No site da USP, uma das mais respeitadas universidades do Brasil, na área “Divulgação da Tese”, consta a afirmação: “Ao escrever sua tese, o aluno estará aprendendo a escrever um artigo”. Entretanto, uma pesquisa simples mostra que, inexplicavelmente, uma vasta legião de doutorandos, e mesmo doutores, nunca publicou sequer um único artigo científico, nem mesmo de suas próprias teses, mantendo-se, portanto, na condição de “estar aprendendo”, o que nos permite afirmar que são “doutores aprendizes”. Isto, por si só, não seria demérito pessoal. Mas, não raro, estes aprendizes provocam sérios prejuízos acadêmicos e profissionais a terceiros. Recentemente, presenciei um destes doutores aprendizes, membro de uma banca de especialização, dizendo estar ali para "puxar orelhas" dos futuros especialistas. Este doutor aprendiz, sem publicações em periódicos científicos, carece de preparo para avaliar qualquer trabalho, especialmente, como era o caso de um dos acadêmicos, conhecido autor de várias publicações em periódicos de consagrada reputação científica. O mais contundente, porém, é que o próprio trabalho que apresentava à banca já tinha sido aprovado para publicação pelo Conselho Editorial de ilibado periódico internacional, arbitrado, qualificado pela Capes, com padrão de qualidade assegurado também por dois indexadores científicos: um canadense e outro espanhol. Doutores aprendizes deveriam ao menos ter bom senso suficiente para não se colocarem em situações como estas, que tocam o limite do ridículo.

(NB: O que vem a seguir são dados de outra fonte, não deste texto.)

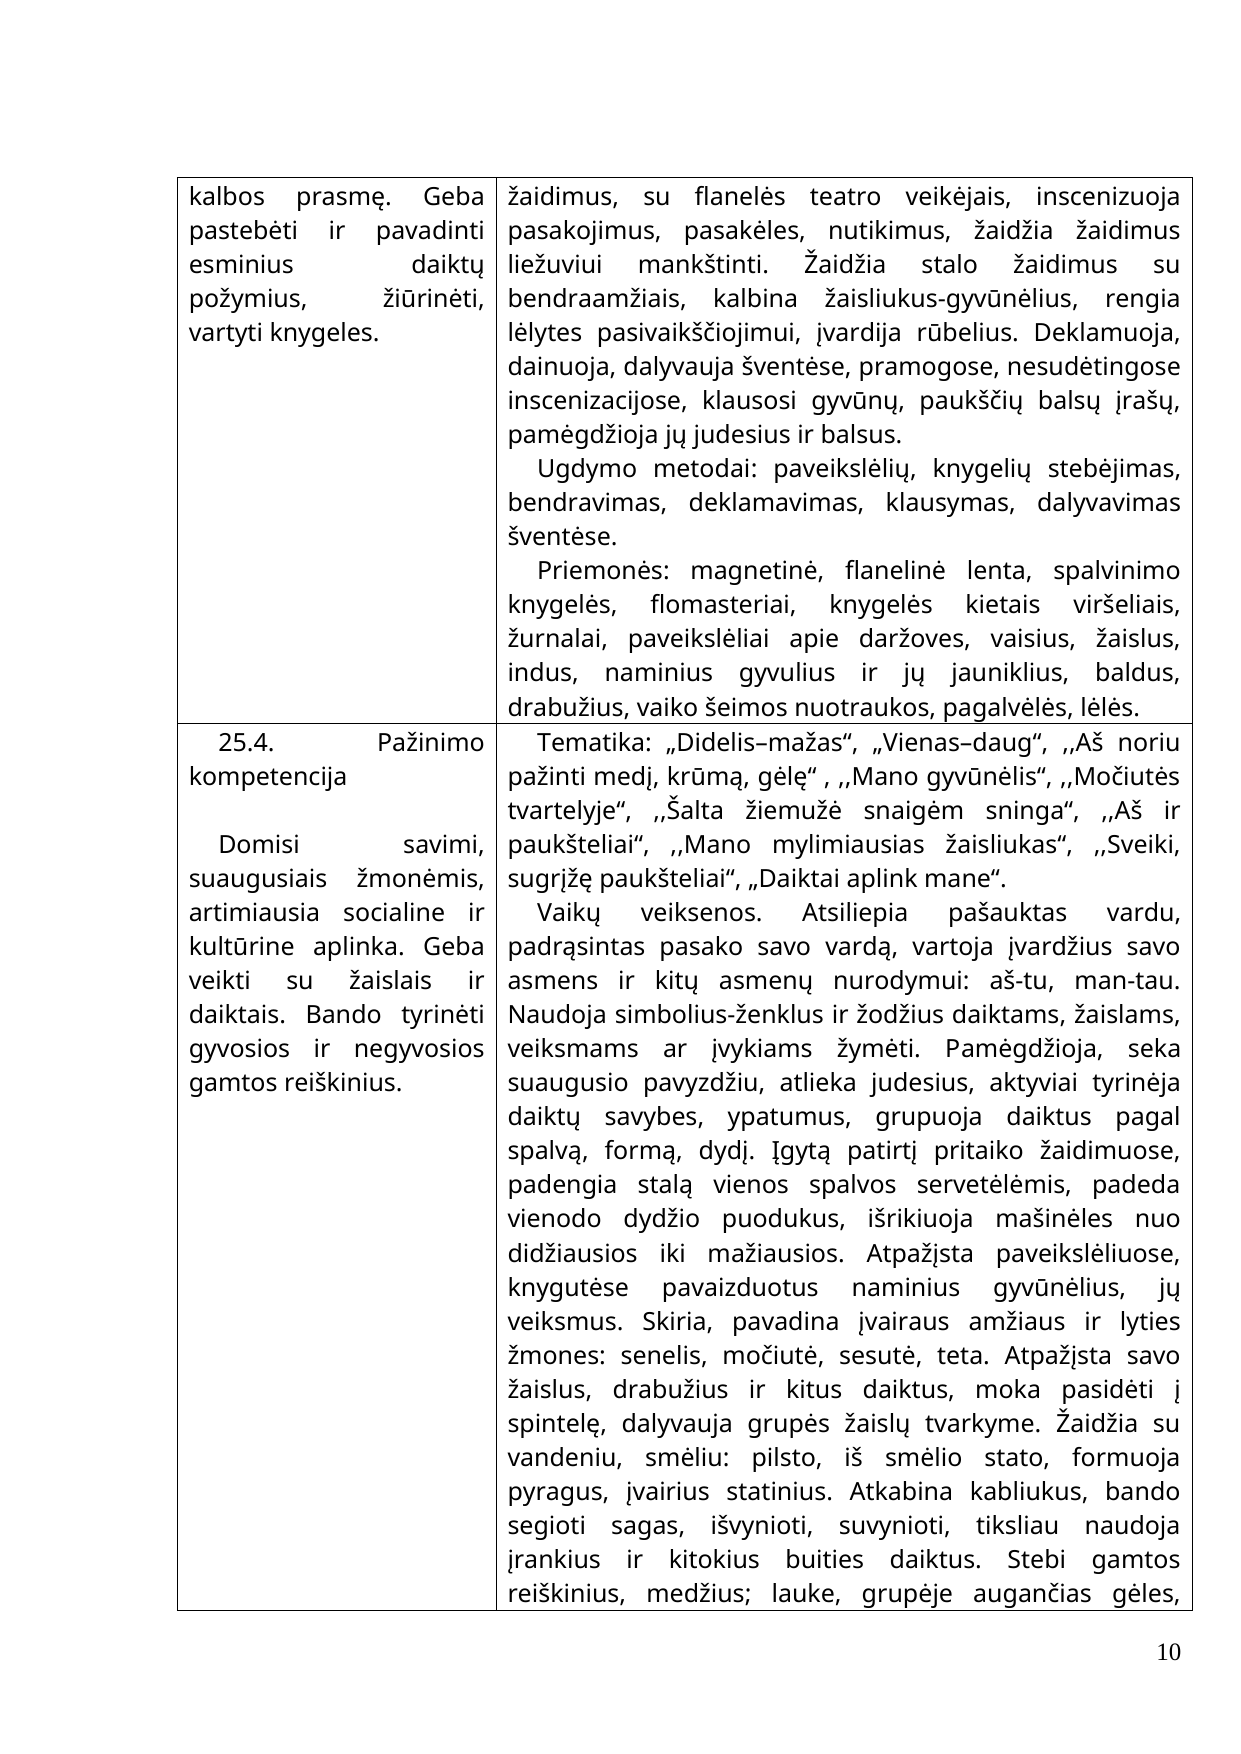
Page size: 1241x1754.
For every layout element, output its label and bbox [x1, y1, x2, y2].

table_cell [178, 178, 496, 723]
table_cell [497, 178, 1192, 723]
table_cell [178, 724, 496, 1610]
table_cell [497, 724, 1192, 1610]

Entristeço-me sobremaneira ao ver doutores aprendizes aprovados em concursos nas nossas Universidades Públicas. Universidades estas que vêm abandonando sorrateiramente o critério secular do mérito para atender a rasteiras motivações corporativas e ideológicas. Comprometem de forma preocupante, além da qualidade acadêmica, a do corpo docente e o futuro do próprio sistema universitário. O reitor da USP, João Grandino Rodas, identificou e declarou publicamente na Revista Veja de 27 de outubro de 2010, em entrevista intitulada “Zero para o corporativismo”, que, neste caminho, a universidade pública estará “fadada à obsolescência”. Sabiamente, ele critica a “aversão ao mérito” vinda dos improdutivos. Esta autofagia levará ao fim a Universidade Pública. E já se vislumbra isto quando constatamos que nenhuma universidade brasileira aparece nas primeiras colocações dos rankings internacionais.

Há algum tempo tenho visto nossa antes tão respeitada Universidade Pública tomar este rumo. Os concursos “públicos” carecem de transparência, justamente para manter este perverso modo de privilegiar a corporação e a ideologia. Essa proposital falta de transparência tem permitido a aprovação de professores, que deveriam ser cientistas, mas que sequer poderiam receber o status de aprendizes de ciência. São, isto sim, meros mantenedores da inércia. Há o caso de aprovação em concurso para uma Universidade Pública, de candidato que nem ao menos detinha título de mestrado. O estarrecedor é que, a prova discursiva, subjetiva e igual para todos os concorrentes, versava sobre a própria monografia de graduação do referido candidato!

Contaminam-se igualmente as seleções de mestrados e doutorados, para que os próprios professores da instituição, pseudo cientistas, ocupem estas vagas também, obtendo pontos para crescimentos salariais e institucionais. Seleções baseadas em currículo contemplam, inexplicavelmente e até descaradamente, improdutivos em detrimento de produtivos, sem justificativas lógicas ou ao menos razoáveis e sem direito a recurso. Assim, exclui-se da universidade, uma miríade de cientistas férteis e incham-se os quadros de aprendizes com título de “doutor”.

O mérito morre e algo sobrevive em seu lugar. Hoje, esta universidade serve ao seu funcionário, ao professor, à corporação e não mais ao aluno ou à população que a sustenta.

Surge o perfil da Universidade de baixíssima e decrescente qualidade, enquanto doutores aprendizes, recebedores de salários incompatíveis com sua pouca ou nenhuma produção, continuam sendo autorizados a dar seus “puxões de orelha” em quem de fato produz.

Quando ouço que o Brasil é maior que esta decrepitude do poder público atual, faço um grande esforço para acreditar e ter esperanças no futuro. Quero acreditar que nosso país está acima destes crimes que se cometem intra-muros dos templos de ensino e que, de alguma forma, sobreviverá a isto e um dia voltaremos a ter o mérito como critério absoluto de escolha.